WHAT THIS TASK INVOLVES |
All of the data, from the first line to the last, should be reproduced without alteration.

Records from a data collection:
● ● ● ● ●

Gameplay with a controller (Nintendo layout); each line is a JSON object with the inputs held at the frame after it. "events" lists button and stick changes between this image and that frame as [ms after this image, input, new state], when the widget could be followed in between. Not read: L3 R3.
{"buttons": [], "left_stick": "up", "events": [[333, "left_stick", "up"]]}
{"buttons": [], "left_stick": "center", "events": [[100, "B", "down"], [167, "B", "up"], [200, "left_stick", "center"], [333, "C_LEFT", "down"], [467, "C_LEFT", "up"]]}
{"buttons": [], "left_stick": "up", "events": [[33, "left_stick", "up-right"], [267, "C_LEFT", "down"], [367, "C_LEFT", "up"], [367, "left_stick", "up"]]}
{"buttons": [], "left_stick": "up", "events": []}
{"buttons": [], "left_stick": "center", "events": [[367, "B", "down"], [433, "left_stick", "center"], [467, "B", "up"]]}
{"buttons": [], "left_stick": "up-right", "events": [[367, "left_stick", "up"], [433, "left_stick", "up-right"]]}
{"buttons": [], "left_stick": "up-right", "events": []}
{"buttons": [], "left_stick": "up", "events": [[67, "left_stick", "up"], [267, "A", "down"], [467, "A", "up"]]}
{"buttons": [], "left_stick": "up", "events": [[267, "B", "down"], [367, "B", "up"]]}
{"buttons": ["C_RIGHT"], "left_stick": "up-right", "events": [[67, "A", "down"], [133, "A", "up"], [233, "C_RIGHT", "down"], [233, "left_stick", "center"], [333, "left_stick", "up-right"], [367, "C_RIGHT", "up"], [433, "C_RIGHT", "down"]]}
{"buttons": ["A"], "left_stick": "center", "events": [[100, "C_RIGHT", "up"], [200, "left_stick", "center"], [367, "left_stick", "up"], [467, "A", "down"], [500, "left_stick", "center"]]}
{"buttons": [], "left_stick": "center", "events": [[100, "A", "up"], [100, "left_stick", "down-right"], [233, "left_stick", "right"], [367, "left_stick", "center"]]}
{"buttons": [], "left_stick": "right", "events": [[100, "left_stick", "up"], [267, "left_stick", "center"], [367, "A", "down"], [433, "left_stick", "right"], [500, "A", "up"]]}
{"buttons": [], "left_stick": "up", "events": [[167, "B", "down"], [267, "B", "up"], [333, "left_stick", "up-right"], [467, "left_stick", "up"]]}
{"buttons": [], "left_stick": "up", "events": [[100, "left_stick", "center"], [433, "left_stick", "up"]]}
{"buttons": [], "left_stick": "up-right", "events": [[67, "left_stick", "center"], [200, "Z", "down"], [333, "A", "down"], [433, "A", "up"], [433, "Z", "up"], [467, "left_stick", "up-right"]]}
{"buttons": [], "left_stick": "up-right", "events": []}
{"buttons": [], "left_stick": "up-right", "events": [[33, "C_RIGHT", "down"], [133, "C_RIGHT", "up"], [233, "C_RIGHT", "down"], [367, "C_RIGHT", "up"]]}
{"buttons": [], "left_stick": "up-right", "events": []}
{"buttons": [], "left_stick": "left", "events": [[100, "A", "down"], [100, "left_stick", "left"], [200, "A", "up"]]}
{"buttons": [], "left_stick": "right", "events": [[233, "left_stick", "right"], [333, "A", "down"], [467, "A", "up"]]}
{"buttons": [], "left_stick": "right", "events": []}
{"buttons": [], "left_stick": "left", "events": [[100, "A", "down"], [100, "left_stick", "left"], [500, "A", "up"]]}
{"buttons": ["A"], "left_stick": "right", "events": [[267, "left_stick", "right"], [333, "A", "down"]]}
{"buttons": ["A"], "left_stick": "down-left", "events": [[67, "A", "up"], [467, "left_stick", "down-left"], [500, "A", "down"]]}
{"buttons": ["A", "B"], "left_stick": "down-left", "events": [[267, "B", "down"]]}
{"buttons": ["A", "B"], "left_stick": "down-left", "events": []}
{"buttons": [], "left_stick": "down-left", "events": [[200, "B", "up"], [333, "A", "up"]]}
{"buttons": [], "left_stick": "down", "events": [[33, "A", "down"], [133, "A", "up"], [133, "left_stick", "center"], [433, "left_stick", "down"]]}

● ● ● ● ●

SOLUTION FOR THIS PROBLEM |
Gameplay with a controller (Nintendo layout); each line is a JSON object with the inputs held at the frame after it. "events" lists button and stick changes between this image and that frame as [ms after this image, input, new state], when the widget could be followed in between. Not read: L3 R3.
{"buttons": [], "left_stick": "up", "events": [[333, "left_stick", "up"]]}
{"buttons": [], "left_stick": "center", "events": [[100, "B", "down"], [167, "B", "up"], [200, "left_stick", "center"], [333, "C_LEFT", "down"], [467, "C_LEFT", "up"]]}
{"buttons": [], "left_stick": "up", "events": [[33, "left_stick", "up-right"], [267, "C_LEFT", "down"], [367, "C_LEFT", "up"], [367, "left_stick", "up"]]}
{"buttons": [], "left_stick": "up", "events": []}
{"buttons": [], "left_stick": "center", "events": [[367, "B", "down"], [433, "left_stick", "center"], [467, "B", "up"]]}
{"buttons": [], "left_stick": "up-right", "events": [[367, "left_stick", "up"], [433, "left_stick", "up-right"]]}
{"buttons": [], "left_stick": "up-right", "events": []}
{"buttons": [], "left_stick": "up", "events": [[67, "left_stick", "up"], [267, "A", "down"], [467, "A", "up"]]}
{"buttons": [], "left_stick": "up", "events": [[267, "B", "down"], [367, "B", "up"]]}
{"buttons": ["C_RIGHT"], "left_stick": "up-right", "events": [[67, "A", "down"], [133, "A", "up"], [233, "C_RIGHT", "down"], [233, "left_stick", "center"], [333, "left_stick", "up-right"], [367, "C_RIGHT", "up"], [433, "C_RIGHT", "down"]]}
{"buttons": ["A"], "left_stick": "center", "events": [[100, "C_RIGHT", "up"], [200, "left_stick", "center"], [367, "left_stick", "up"], [467, "A", "down"], [500, "left_stick", "center"]]}
{"buttons": [], "left_stick": "center", "events": [[100, "A", "up"], [100, "left_stick", "down-right"], [233, "left_stick", "right"], [367, "left_stick", "center"]]}
{"buttons": [], "left_stick": "right", "events": [[100, "left_stick", "up"], [267, "left_stick", "center"], [367, "A", "down"], [433, "left_stick", "right"], [500, "A", "up"]]}
{"buttons": [], "left_stick": "up", "events": [[167, "B", "down"], [267, "B", "up"], [333, "left_stick", "up-right"], [467, "left_stick", "up"]]}
{"buttons": [], "left_stick": "up", "events": [[100, "left_stick", "center"], [433, "left_stick", "up"]]}
{"buttons": [], "left_stick": "up-right", "events": [[67, "left_stick", "center"], [200, "Z", "down"], [333, "A", "down"], [433, "A", "up"], [433, "Z", "up"], [467, "left_stick", "up-right"]]}
{"buttons": [], "left_stick": "up-right", "events": []}
{"buttons": [], "left_stick": "up-right", "events": [[33, "C_RIGHT", "down"], [133, "C_RIGHT", "up"], [233, "C_RIGHT", "down"], [367, "C_RIGHT", "up"]]}
{"buttons": [], "left_stick": "up-right", "events": []}
{"buttons": [], "left_stick": "left", "events": [[100, "A", "down"], [100, "left_stick", "left"], [200, "A", "up"]]}
{"buttons": [], "left_stick": "right", "events": [[233, "left_stick", "right"], [333, "A", "down"], [467, "A", "up"]]}
{"buttons": [], "left_stick": "right", "events": []}
{"buttons": [], "left_stick": "left", "events": [[100, "A", "down"], [100, "left_stick", "left"], [500, "A", "up"]]}
{"buttons": ["A"], "left_stick": "right", "events": [[267, "left_stick", "right"], [333, "A", "down"]]}
{"buttons": ["A"], "left_stick": "down-left", "events": [[67, "A", "up"], [467, "left_stick", "down-left"], [500, "A", "down"]]}
{"buttons": ["A", "B"], "left_stick": "down-left", "events": [[267, "B", "down"]]}
{"buttons": ["A", "B"], "left_stick": "down-left", "events": []}
{"buttons": [], "left_stick": "down-left", "events": [[200, "B", "up"], [333, "A", "up"]]}
{"buttons": [], "left_stick": "down", "events": [[33, "A", "down"], [133, "A", "up"], [133, "left_stick", "center"], [433, "left_stick", "down"]]}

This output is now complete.